Haven't you been reading the news? It's all PS3s now.
James Tursa
wrote:
>For IEEE floats, in most cases, you'll just be
>incrementing the mantissa.
>What happens when it overflows into the exponent?
Actually the IEEE format is very well designed in this respect for
finite numbers ... when you overflow into the exponent you get the
desired result, the next floating point value in the model (exponent
gets bumped up by one and the mantissa bits all get reset to zero). It
makes rounding up easy to implement at the bit level. And if you were
at the max finite number, it nicely overflows into the bit
representation for infinity (all exponent bits set and mantissa all
zero bits).
James Tursa
Richard Bos
I think that your last paragraph is sufficient reason for concluding
that union-punning is indeed officially undefined behaviour in the
general case (even though it does work in the more usual cases).
Richard
Kaz Kylheku
I believe that union punning requires implementations only to defeat
their caching optimizations which depend on strict aliasing assumptions.

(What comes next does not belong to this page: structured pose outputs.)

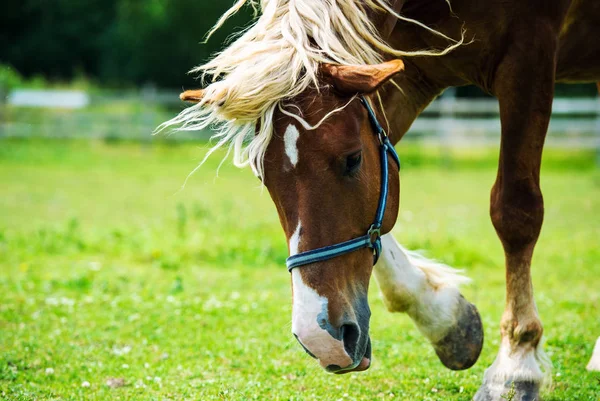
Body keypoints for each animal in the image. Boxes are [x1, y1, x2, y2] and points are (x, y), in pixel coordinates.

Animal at [164, 0, 600, 400]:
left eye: (353, 158)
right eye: (261, 175)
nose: (320, 337)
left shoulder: (529, 54)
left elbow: (515, 209)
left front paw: (515, 365)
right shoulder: (408, 73)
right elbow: (384, 216)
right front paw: (447, 320)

That is to say, access to a union using a member which was not used for
the most recent store should not fetch stale data.
Whereas straight type punning with pointers is susceptible to this stale
cache problem, in addition to all of the potential representational
issues.
The behavior of union access can be inferred for a given implementation,
if you know the details of the representation of types on a given
implementation. If, according to the representations, the bits all make
sense, then it has to work.
David Thompson
A. Falk) wrote:
> In article <6ekQm.34188$kY2....@newsfe01.iad>,
> Chris M. Thomasson <n...@spam.invalid> wrote:
> >
> >I am wondering if you could tell me about a platform in which the following
> >would compile, but fail at the assertion:
>
> A PDP-11, perhaps. Depends on what size the compiler uses for int
> and whether or not chars are unsigned. If chars are signed and
> ints are 16 bits, then static_assert would pass but assert() would
> fail.
>
Signedness of char doesn't matter; his dummy array was never accessed.
For I16 (the traditional and IMO best choice for -11) the static
assert will fail; for I32L32 it will compile and run okay, since there
is only one reasonable (hardware-supported) 32-bit integer.